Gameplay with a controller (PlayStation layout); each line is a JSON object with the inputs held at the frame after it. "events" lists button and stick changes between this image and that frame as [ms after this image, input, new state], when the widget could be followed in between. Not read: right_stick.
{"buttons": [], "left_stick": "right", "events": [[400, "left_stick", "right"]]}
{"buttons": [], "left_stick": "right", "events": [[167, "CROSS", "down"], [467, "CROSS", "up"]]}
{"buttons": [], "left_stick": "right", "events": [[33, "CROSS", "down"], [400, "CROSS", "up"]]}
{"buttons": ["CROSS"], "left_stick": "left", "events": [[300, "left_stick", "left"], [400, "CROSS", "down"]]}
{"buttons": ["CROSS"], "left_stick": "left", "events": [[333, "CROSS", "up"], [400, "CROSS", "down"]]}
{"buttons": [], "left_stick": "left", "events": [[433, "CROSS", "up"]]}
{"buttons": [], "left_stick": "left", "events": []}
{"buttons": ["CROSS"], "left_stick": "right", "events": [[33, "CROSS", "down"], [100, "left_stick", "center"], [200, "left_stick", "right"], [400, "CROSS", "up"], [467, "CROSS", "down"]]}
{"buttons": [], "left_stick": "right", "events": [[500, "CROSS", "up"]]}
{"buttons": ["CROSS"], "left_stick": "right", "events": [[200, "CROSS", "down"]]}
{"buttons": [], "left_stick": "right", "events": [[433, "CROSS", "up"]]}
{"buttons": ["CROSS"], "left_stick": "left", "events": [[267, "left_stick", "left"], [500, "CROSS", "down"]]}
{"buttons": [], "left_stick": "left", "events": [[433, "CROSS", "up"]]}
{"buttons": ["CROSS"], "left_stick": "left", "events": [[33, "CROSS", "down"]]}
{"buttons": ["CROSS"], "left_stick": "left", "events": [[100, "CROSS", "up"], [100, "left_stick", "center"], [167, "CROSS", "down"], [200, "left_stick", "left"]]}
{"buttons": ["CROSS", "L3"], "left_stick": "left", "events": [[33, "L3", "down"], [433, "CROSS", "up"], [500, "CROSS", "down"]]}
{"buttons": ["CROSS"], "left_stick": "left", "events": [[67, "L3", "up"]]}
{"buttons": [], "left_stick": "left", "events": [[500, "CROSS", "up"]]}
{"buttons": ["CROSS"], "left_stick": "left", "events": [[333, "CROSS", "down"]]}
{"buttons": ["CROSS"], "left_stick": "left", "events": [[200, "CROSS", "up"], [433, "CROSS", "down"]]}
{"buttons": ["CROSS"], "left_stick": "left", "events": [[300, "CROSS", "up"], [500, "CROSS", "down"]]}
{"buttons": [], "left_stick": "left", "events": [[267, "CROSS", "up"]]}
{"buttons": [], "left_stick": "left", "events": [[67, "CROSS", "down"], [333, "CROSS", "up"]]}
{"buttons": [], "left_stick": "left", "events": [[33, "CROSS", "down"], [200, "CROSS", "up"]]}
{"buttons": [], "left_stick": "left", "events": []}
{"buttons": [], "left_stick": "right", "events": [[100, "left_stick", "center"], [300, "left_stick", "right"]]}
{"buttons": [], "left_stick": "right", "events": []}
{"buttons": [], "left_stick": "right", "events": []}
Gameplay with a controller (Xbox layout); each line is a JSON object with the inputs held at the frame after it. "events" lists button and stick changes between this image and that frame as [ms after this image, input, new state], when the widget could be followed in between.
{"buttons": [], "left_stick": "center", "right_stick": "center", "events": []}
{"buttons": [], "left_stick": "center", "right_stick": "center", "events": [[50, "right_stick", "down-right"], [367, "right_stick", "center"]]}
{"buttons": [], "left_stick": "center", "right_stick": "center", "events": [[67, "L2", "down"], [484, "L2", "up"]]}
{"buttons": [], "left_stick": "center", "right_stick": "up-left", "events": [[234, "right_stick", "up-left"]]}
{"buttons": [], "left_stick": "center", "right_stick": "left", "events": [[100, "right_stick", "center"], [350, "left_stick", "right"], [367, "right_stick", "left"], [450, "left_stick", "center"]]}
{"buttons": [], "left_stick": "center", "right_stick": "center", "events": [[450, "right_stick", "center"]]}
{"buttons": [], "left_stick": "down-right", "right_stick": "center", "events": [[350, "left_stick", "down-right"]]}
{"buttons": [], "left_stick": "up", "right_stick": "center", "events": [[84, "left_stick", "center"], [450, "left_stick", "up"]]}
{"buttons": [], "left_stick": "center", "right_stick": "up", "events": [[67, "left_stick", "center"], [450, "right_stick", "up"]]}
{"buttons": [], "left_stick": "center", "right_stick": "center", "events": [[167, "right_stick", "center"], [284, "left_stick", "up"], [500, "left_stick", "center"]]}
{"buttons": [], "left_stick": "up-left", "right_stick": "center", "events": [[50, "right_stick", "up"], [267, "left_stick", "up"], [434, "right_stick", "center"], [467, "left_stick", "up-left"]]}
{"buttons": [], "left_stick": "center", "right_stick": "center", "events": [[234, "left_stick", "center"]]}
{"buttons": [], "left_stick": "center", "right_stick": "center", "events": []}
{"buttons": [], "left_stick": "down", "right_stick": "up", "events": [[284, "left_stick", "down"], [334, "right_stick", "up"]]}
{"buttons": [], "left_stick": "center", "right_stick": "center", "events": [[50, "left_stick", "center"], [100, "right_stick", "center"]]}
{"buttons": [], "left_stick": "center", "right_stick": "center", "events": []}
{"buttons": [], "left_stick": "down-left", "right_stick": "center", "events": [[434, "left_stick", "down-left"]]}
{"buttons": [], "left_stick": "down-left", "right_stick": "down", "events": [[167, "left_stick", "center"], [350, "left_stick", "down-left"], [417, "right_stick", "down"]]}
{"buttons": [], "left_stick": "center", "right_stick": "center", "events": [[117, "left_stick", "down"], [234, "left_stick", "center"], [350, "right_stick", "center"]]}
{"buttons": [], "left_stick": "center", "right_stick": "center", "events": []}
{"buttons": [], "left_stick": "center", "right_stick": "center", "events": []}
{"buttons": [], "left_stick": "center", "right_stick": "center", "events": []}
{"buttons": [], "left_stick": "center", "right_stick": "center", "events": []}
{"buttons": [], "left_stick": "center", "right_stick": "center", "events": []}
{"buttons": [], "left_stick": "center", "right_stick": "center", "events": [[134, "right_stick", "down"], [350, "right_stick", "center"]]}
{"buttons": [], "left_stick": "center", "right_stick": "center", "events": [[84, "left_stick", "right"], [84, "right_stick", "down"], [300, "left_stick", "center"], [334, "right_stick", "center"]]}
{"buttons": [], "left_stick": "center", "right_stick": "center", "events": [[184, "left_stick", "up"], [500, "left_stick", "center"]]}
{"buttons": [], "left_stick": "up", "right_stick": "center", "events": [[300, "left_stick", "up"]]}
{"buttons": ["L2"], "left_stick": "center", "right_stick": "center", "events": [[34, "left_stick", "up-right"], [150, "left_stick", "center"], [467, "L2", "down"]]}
-*-
# [Problem to work on]
Please transcribe the entries above exactly as written.

# [Output below]
Gameplay with a controller (PlayStation layout); each line is a JSON object with the inputs held at the frame after it. "events" lists button and stick changes between this image and that frame as [ms after this image, input, new state], when the widget could be followed in between. Not read: right_stick.
{"buttons": [], "left_stick": "right", "events": [[400, "left_stick", "right"]]}
{"buttons": [], "left_stick": "right", "events": [[167, "CROSS", "down"], [467, "CROSS", "up"]]}
{"buttons": [], "left_stick": "right", "events": [[33, "CROSS", "down"], [400, "CROSS", "up"]]}
{"buttons": ["CROSS"], "left_stick": "left", "events": [[300, "left_stick", "left"], [400, "CROSS", "down"]]}
{"buttons": ["CROSS"], "left_stick": "left", "events": [[333, "CROSS", "up"], [400, "CROSS", "down"]]}
{"buttons": [], "left_stick": "left", "events": [[433, "CROSS", "up"]]}
{"buttons": [], "left_stick": "left", "events": []}
{"buttons": ["CROSS"], "left_stick": "right", "events": [[33, "CROSS", "down"], [100, "left_stick", "center"], [200, "left_stick", "right"], [400, "CROSS", "up"], [467, "CROSS", "down"]]}
{"buttons": [], "left_stick": "right", "events": [[500, "CROSS", "up"]]}
{"buttons": ["CROSS"], "left_stick": "right", "events": [[200, "CROSS", "down"]]}
{"buttons": [], "left_stick": "right", "events": [[433, "CROSS", "up"]]}
{"buttons": ["CROSS"], "left_stick": "left", "events": [[267, "left_stick", "left"], [500, "CROSS", "down"]]}
{"buttons": [], "left_stick": "left", "events": [[433, "CROSS", "up"]]}
{"buttons": ["CROSS"], "left_stick": "left", "events": [[33, "CROSS", "down"]]}
{"buttons": ["CROSS"], "left_stick": "left", "events": [[100, "CROSS", "up"], [100, "left_stick", "center"], [167, "CROSS", "down"], [200, "left_stick", "left"]]}
{"buttons": ["CROSS", "L3"], "left_stick": "left", "events": [[33, "L3", "down"], [433, "CROSS", "up"], [500, "CROSS", "down"]]}
{"buttons": ["CROSS"], "left_stick": "left", "events": [[67, "L3", "up"]]}
{"buttons": [], "left_stick": "left", "events": [[500, "CROSS", "up"]]}
{"buttons": ["CROSS"], "left_stick": "left", "events": [[333, "CROSS", "down"]]}
{"buttons": ["CROSS"], "left_stick": "left", "events": [[200, "CROSS", "up"], [433, "CROSS", "down"]]}
{"buttons": ["CROSS"], "left_stick": "left", "events": [[300, "CROSS", "up"], [500, "CROSS", "down"]]}
{"buttons": [], "left_stick": "left", "events": [[267, "CROSS", "up"]]}
{"buttons": [], "left_stick": "left", "events": [[67, "CROSS", "down"], [333, "CROSS", "up"]]}
{"buttons": [], "left_stick": "left", "events": [[33, "CROSS", "down"], [200, "CROSS", "up"]]}
{"buttons": [], "left_stick": "left", "events": []}
{"buttons": [], "left_stick": "right", "events": [[100, "left_stick", "center"], [300, "left_stick", "right"]]}
{"buttons": [], "left_stick": "right", "events": []}
{"buttons": [], "left_stick": "right", "events": []}
Gameplay with a controller (Xbox layout); each line is a JSON object with the inputs held at the frame after it. "events" lists button and stick changes between this image and that frame as [ms after this image, input, new state], when the widget could be followed in between.
{"buttons": [], "left_stick": "center", "right_stick": "center", "events": []}
{"buttons": [], "left_stick": "center", "right_stick": "center", "events": [[50, "right_stick", "down-right"], [367, "right_stick", "center"]]}
{"buttons": [], "left_stick": "center", "right_stick": "center", "events": [[67, "L2", "down"], [484, "L2", "up"]]}
{"buttons": [], "left_stick": "center", "right_stick": "up-left", "events": [[234, "right_stick", "up-left"]]}
{"buttons": [], "left_stick": "center", "right_stick": "left", "events": [[100, "right_stick", "center"], [350, "left_stick", "right"], [367, "right_stick", "left"], [450, "left_stick", "center"]]}
{"buttons": [], "left_stick": "center", "right_stick": "center", "events": [[450, "right_stick", "center"]]}
{"buttons": [], "left_stick": "down-right", "right_stick": "center", "events": [[350, "left_stick", "down-right"]]}
{"buttons": [], "left_stick": "up", "right_stick": "center", "events": [[84, "left_stick", "center"], [450, "left_stick", "up"]]}
{"buttons": [], "left_stick": "center", "right_stick": "up", "events": [[67, "left_stick", "center"], [450, "right_stick", "up"]]}
{"buttons": [], "left_stick": "center", "right_stick": "center", "events": [[167, "right_stick", "center"], [284, "left_stick", "up"], [500, "left_stick", "center"]]}
{"buttons": [], "left_stick": "up-left", "right_stick": "center", "events": [[50, "right_stick", "up"], [267, "left_stick", "up"], [434, "right_stick", "center"], [467, "left_stick", "up-left"]]}
{"buttons": [], "left_stick": "center", "right_stick": "center", "events": [[234, "left_stick", "center"]]}
{"buttons": [], "left_stick": "center", "right_stick": "center", "events": []}
{"buttons": [], "left_stick": "down", "right_stick": "up", "events": [[284, "left_stick", "down"], [334, "right_stick", "up"]]}
{"buttons": [], "left_stick": "center", "right_stick": "center", "events": [[50, "left_stick", "center"], [100, "right_stick", "center"]]}
{"buttons": [], "left_stick": "center", "right_stick": "center", "events": []}
{"buttons": [], "left_stick": "down-left", "right_stick": "center", "events": [[434, "left_stick", "down-left"]]}
{"buttons": [], "left_stick": "down-left", "right_stick": "down", "events": [[167, "left_stick", "center"], [350, "left_stick", "down-left"], [417, "right_stick", "down"]]}
{"buttons": [], "left_stick": "center", "right_stick": "center", "events": [[117, "left_stick", "down"], [234, "left_stick", "center"], [350, "right_stick", "center"]]}
{"buttons": [], "left_stick": "center", "right_stick": "center", "events": []}
{"buttons": [], "left_stick": "center", "right_stick": "center", "events": []}
{"buttons": [], "left_stick": "center", "right_stick": "center", "events": []}
{"buttons": [], "left_stick": "center", "right_stick": "center", "events": []}
{"buttons": [], "left_stick": "center", "right_stick": "center", "events": []}
{"buttons": [], "left_stick": "center", "right_stick": "center", "events": [[134, "right_stick", "down"], [350, "right_stick", "center"]]}
{"buttons": [], "left_stick": "center", "right_stick": "center", "events": [[84, "left_stick", "right"], [84, "right_stick", "down"], [300, "left_stick", "center"], [334, "right_stick", "center"]]}
{"buttons": [], "left_stick": "center", "right_stick": "center", "events": [[184, "left_stick", "up"], [500, "left_stick", "center"]]}
{"buttons": [], "left_stick": "up", "right_stick": "center", "events": [[300, "left_stick", "up"]]}
{"buttons": ["L2"], "left_stick": "center", "right_stick": "center", "events": [[34, "left_stick", "up-right"], [150, "left_stick", "center"], [467, "L2", "down"]]}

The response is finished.